◆ Exercise objective
In the entries below, find the line with "在做具体处理前，需观察患者全身，并掌握周围状况。" and print exactly every line from there up to and including the line with "在活动中发生的外伤或突发病况有很多种，所以也需施", with no other lines.

══ Records for this exercise ══

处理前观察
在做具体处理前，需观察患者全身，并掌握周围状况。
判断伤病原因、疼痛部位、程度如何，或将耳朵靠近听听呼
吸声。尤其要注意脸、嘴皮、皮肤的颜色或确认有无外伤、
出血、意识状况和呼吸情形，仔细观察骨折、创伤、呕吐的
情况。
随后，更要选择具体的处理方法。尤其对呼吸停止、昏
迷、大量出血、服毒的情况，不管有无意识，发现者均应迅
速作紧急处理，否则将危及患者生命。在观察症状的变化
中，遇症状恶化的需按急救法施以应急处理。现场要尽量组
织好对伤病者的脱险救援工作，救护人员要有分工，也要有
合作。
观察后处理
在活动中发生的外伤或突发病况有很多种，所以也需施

═══
══ Records for this exercise ══

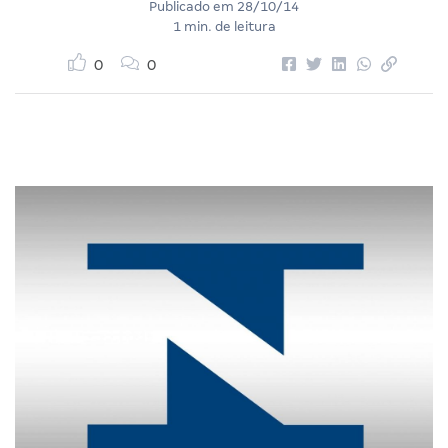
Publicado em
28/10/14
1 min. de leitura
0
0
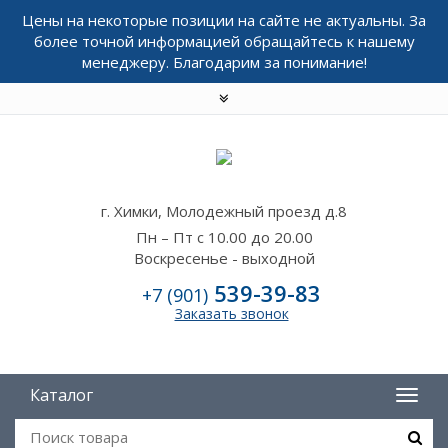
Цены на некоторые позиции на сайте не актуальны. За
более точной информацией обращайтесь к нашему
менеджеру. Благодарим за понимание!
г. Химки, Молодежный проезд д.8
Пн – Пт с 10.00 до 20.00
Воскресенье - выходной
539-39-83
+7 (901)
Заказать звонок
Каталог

═══

◆ Answer to this exercise
在做具体处理前，需观察患者全身，并掌握周围状况。
判断伤病原因、疼痛部位、程度如何，或将耳朵靠近听听呼
吸声。尤其要注意脸、嘴皮、皮肤的颜色或确认有无外伤、
出血、意识状况和呼吸情形，仔细观察骨折、创伤、呕吐的
情况。
随后，更要选择具体的处理方法。尤其对呼吸停止、昏
迷、大量出血、服毒的情况，不管有无意识，发现者均应迅
速作紧急处理，否则将危及患者生命。在观察症状的变化
中，遇症状恶化的需按急救法施以应急处理。现场要尽量组
织好对伤病者的脱险救援工作，救护人员要有分工，也要有
合作。
观察后处理
在活动中发生的外伤或突发病况有很多种，所以也需施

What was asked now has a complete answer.